Which is exactly what Paddy had done. He’d gone into the Minotaur’s lair and not only defeated the monster but snuck it out on a leash.
The roar of trucks brought an end to the merriment. A German convoy was grinding up the mountain road and pouring into the Anogia town square. Within minutes, soldiers were hopping down and scurrying into formation.
Up, up, the Cretans told Paddy. You’ve got to get out of here. The Germans could surround the village at any moment and begin the house-to-house ransack. Paddy and George scrambled their gear and headed toward the door. Could someone guide them to Billy’s hideout? And was there a donkey they could bring along for the general?
Yes, yes, their host replied. Whatever you need. But hurry.
“You’ll see!” Paddy promised as he went out the door. “Those three days will go by and there won’t be any villages burnt or even shooting!” Privately, however, he wasn’t feeling so bully. “I prayed that urgency would lend wings to the messengers’ heels,” he thought to himself, “and scatter our counter leaflets and the BBC News of the General’s departure from the island.”
The town square was teeming with troops as Paddy and George cautiously worked their way through the streets. Paddy couldn’t figure out how the Butcher got his men to Anogia so quickly, but he was even more perplexed by why they were still standing around. The Butcher had the drop on them, so why didn’t he snap shut the trap? If the Germans had circled Anogia as soon as they arrived, Paddy and Billy might be in chains by now. So what were they waiting for?
The Butcher was frozen by a chilling thought: What if it’s a feint?
The bandits were smart, so smart that the Butcher hadn’t managed to lay his hands on a single Brit the entire time he’d been on Crete. Every time he got close, they were one jump ahead. So could trapping them really be so easy this time? Or did they want to be chased? The bandits had to know that nothing would outrage the Germans more than kidnapping a general from right under the nose of the Gestapo. Thousands of German foot soldiers would be hot on their trail, racing into the mountains and drawing fleets of fighter planes into the backcountry … leaving Fortress Crete and the capital exposed!
So that was their game. Maybe, the Butcher thought, Kreipe’s abduction was an Allied ploy to make him move large forces towards the mountains, thereby allowing them to land on the plains while the andartes and commandos attacked from the rear. He wasn’t going to fall for it. The Butcher sent word to Anogia: Bring one company back to Heraklion immediately. He ordered the reconnaissance planes back to base and the leafleting postponed till further notice. Before scattering his troops all over the mountains, the Butcher needed to be ready for invasion.
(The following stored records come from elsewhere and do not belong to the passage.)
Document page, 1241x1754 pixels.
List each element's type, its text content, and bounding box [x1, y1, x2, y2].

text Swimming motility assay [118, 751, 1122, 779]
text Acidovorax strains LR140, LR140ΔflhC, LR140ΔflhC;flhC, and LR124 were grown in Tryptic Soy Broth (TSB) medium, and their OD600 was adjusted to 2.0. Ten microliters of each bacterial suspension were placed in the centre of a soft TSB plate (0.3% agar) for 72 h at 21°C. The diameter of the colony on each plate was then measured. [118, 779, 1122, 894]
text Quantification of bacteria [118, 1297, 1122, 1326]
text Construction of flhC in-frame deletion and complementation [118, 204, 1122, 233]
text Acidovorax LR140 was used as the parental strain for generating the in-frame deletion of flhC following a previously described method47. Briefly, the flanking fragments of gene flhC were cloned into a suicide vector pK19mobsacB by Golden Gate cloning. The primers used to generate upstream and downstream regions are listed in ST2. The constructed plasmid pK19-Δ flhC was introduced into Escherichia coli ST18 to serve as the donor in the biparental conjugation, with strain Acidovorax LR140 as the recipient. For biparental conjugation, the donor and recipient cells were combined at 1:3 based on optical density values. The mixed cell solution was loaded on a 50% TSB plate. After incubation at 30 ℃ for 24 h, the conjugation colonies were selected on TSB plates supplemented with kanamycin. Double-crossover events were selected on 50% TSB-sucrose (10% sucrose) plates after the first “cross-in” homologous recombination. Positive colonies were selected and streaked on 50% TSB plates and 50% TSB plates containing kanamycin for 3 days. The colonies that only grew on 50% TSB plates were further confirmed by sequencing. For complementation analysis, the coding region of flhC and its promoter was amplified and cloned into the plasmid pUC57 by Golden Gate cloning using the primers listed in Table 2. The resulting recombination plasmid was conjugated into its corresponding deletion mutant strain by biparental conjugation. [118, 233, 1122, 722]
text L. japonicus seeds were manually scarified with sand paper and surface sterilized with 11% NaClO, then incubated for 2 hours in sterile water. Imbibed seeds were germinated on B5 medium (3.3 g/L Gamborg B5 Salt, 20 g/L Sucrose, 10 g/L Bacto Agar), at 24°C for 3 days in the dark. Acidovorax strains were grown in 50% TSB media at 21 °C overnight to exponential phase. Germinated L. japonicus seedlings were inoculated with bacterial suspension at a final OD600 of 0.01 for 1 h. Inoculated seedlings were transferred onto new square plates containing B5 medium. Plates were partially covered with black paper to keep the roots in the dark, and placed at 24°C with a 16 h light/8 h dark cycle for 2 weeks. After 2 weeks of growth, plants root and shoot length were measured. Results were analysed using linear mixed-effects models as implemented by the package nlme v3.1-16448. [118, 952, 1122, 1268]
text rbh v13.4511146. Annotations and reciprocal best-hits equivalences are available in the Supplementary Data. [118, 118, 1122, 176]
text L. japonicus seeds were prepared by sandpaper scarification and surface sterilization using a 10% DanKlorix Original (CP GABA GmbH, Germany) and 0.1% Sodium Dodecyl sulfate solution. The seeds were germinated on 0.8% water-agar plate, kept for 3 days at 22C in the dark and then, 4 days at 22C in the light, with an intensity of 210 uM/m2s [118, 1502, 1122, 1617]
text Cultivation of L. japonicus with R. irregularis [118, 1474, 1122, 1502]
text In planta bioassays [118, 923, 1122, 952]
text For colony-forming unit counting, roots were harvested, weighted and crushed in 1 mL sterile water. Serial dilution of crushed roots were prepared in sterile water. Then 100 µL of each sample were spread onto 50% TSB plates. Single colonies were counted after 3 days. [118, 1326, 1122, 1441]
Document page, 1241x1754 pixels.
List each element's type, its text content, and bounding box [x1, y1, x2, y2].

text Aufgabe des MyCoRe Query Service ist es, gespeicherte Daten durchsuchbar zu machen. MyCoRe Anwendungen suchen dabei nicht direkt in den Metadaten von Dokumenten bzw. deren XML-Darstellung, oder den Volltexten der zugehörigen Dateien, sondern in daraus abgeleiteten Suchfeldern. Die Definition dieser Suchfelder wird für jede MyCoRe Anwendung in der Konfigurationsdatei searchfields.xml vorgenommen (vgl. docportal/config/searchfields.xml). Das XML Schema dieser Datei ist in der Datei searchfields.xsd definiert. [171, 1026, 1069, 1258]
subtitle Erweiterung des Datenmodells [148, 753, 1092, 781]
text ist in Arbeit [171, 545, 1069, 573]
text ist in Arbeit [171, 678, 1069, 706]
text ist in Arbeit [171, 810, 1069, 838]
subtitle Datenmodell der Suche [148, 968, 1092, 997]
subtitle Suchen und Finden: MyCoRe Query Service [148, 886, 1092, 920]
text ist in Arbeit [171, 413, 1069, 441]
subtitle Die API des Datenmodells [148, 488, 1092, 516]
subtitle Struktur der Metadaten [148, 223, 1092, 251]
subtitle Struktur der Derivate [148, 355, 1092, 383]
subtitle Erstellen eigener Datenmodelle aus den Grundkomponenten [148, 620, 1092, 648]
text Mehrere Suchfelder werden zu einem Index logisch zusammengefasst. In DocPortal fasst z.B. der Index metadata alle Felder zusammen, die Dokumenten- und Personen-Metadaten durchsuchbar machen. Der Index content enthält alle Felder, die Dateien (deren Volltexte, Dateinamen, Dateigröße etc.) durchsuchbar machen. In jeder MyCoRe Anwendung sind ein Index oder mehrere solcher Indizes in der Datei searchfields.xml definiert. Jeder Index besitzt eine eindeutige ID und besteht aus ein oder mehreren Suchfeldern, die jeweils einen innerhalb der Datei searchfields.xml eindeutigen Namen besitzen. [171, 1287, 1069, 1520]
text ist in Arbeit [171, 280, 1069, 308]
By nightfall, the coast was secure. The hunt for General Kreipe was ready to resume at full force—but Paddy and his crew had already slipped back into the wilderness.
CHAPTER 30
Where danger is,
Deliverance also beckons.
—FRIEDRICH HÖLDERLIN, “Patmos”
CHRIS WHITE AND I began hunting Paddy’s trail as soon as the sun rose high enough for us to see the ground. We’d set off before daybreak from Heraklion, hopping a bus to the exact spot along the shore where, according to Chris’ calculations, Paddy had ditched the general’s car. Chris checked his bearings: Mount Ida straight ahead, rocky thumbnail of beach dead behind. Yup, we’d found the right meadow. But there was no hint of a path, nothing except a snarl of brambles leading straight to an unclimbable cliff.
“Brilliant, isn’t it?” Chris said. “It would have been just as wild when Paddy came through. You can just imagine the Germans looking at this and thinking, Well, they certainly didn’t go that way.”